• _TASK BRIEF_
Produce as output only the lines below starting at the line with "10: (228, 83, 7.62)" and continuing through the line with "22: (364, 213, 6.58)", each one exactly as written.

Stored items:
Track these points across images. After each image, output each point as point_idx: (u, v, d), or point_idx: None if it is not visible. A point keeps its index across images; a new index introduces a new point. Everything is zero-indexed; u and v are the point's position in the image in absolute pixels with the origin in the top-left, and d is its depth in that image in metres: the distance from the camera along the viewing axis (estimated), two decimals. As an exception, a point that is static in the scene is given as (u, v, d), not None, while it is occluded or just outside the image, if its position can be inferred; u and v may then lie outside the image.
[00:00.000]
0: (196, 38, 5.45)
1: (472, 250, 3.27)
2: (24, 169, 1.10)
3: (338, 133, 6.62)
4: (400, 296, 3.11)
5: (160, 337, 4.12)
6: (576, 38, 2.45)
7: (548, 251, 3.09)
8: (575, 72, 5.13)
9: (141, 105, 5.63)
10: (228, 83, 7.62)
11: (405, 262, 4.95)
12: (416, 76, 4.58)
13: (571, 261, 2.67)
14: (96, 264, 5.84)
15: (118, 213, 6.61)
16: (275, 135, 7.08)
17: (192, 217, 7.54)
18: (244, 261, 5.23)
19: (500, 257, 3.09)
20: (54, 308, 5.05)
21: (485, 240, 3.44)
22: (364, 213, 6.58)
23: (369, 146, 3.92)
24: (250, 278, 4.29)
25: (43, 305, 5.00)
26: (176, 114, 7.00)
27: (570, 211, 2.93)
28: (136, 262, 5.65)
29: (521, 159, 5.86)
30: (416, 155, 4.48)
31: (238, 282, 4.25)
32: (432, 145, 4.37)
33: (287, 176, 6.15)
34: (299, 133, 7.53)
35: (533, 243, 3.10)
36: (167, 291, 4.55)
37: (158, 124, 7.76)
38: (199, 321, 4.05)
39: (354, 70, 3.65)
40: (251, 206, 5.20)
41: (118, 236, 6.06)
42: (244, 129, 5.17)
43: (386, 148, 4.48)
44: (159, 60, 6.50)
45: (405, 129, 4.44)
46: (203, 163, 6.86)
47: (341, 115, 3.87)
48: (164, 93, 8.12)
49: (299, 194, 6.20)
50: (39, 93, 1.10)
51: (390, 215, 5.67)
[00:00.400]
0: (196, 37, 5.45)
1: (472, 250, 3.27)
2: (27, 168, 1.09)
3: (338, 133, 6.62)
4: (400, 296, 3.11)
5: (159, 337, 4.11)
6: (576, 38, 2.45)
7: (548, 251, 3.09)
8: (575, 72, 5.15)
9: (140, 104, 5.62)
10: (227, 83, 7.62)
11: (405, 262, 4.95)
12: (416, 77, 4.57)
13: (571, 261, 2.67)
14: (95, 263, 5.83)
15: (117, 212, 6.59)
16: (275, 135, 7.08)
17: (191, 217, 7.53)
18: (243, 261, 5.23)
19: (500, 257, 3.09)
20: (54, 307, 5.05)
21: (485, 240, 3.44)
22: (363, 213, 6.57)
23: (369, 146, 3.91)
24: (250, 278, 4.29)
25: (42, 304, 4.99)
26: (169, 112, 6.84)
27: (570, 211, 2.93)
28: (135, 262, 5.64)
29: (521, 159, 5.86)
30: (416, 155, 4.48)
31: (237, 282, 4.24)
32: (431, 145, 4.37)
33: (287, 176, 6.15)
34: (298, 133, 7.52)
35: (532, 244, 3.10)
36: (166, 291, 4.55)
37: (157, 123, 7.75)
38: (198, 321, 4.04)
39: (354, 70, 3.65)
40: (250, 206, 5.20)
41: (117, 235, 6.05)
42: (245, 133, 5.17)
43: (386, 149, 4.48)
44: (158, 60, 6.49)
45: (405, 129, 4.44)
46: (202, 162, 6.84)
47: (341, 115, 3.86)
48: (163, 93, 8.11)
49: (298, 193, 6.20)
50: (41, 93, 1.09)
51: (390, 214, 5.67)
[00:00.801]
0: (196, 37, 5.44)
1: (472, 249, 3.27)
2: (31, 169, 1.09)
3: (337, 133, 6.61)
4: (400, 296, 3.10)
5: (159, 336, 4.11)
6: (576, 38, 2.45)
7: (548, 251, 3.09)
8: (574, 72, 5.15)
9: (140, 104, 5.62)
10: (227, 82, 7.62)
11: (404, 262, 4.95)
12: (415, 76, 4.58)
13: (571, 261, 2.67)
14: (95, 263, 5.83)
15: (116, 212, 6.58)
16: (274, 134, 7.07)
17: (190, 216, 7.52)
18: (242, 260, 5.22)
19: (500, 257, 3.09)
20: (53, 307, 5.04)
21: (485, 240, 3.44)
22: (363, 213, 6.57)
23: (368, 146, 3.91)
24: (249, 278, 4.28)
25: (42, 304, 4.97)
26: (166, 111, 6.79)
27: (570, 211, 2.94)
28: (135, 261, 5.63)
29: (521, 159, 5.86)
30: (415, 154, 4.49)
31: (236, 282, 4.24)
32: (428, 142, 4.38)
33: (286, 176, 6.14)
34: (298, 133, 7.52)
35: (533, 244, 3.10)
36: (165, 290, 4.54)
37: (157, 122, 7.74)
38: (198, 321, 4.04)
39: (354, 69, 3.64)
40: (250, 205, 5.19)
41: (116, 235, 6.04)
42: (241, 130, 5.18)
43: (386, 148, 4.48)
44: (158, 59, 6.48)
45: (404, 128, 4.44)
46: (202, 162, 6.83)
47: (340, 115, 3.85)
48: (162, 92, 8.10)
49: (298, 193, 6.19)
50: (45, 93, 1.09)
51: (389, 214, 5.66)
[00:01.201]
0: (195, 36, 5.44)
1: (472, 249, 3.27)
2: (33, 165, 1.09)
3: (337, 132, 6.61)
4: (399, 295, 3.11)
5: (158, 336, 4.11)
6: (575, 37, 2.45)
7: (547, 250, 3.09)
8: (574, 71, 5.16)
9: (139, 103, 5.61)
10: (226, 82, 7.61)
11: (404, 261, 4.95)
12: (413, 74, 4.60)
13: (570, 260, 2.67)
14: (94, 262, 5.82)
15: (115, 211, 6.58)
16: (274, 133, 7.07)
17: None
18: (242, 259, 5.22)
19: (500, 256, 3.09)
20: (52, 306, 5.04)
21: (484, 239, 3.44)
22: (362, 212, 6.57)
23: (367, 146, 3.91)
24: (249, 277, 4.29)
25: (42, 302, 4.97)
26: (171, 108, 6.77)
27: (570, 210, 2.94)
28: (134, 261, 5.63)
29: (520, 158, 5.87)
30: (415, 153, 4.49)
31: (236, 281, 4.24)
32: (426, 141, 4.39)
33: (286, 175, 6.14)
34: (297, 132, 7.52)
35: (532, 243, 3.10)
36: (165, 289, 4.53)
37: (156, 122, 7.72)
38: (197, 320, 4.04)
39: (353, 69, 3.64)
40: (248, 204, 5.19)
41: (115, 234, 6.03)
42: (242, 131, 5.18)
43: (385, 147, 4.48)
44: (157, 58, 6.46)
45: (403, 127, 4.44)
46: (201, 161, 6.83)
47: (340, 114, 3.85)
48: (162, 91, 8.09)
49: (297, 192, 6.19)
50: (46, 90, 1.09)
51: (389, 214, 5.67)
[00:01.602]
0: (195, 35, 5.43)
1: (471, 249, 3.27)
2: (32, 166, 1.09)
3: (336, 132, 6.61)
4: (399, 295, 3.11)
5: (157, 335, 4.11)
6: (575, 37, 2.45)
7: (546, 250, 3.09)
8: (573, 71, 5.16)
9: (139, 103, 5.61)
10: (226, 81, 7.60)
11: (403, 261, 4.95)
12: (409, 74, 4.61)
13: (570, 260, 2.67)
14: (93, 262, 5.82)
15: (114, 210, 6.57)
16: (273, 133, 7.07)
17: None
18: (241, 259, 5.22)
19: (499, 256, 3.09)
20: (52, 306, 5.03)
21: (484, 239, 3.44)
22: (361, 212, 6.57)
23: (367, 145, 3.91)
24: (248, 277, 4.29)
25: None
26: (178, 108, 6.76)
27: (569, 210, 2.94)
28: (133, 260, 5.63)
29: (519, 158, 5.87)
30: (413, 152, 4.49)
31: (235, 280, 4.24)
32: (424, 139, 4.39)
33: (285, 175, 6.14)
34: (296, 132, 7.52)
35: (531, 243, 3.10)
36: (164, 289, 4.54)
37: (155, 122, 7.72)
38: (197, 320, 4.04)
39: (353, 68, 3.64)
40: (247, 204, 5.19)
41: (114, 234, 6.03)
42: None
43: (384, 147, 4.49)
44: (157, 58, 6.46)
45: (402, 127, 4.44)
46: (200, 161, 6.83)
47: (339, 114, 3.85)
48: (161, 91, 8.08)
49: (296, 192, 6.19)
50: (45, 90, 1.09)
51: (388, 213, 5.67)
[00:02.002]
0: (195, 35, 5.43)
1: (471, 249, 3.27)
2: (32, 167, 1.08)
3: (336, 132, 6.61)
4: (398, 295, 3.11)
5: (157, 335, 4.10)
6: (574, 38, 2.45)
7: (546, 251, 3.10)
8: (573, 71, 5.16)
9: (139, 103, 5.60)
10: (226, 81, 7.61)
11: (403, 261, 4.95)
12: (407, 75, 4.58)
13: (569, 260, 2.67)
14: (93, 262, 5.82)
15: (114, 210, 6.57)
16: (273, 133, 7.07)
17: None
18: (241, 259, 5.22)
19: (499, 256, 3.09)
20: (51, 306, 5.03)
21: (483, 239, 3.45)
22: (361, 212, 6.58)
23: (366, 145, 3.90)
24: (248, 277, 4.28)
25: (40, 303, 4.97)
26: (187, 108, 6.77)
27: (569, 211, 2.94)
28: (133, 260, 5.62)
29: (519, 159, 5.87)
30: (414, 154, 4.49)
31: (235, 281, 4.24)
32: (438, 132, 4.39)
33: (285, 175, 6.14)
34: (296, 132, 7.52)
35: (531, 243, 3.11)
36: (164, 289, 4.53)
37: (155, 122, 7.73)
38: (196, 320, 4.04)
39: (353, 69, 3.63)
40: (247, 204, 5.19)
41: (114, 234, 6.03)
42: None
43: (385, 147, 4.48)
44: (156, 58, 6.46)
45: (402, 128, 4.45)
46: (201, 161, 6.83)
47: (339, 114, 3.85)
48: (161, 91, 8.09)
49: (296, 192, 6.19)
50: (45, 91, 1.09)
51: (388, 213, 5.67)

• _RESULT_
10: (228, 83, 7.62)
11: (405, 262, 4.95)
12: (416, 76, 4.58)
13: (571, 261, 2.67)
14: (96, 264, 5.84)
15: (118, 213, 6.61)
16: (275, 135, 7.08)
17: (192, 217, 7.54)
18: (244, 261, 5.23)
19: (500, 257, 3.09)
20: (54, 308, 5.05)
21: (485, 240, 3.44)
22: (364, 213, 6.58)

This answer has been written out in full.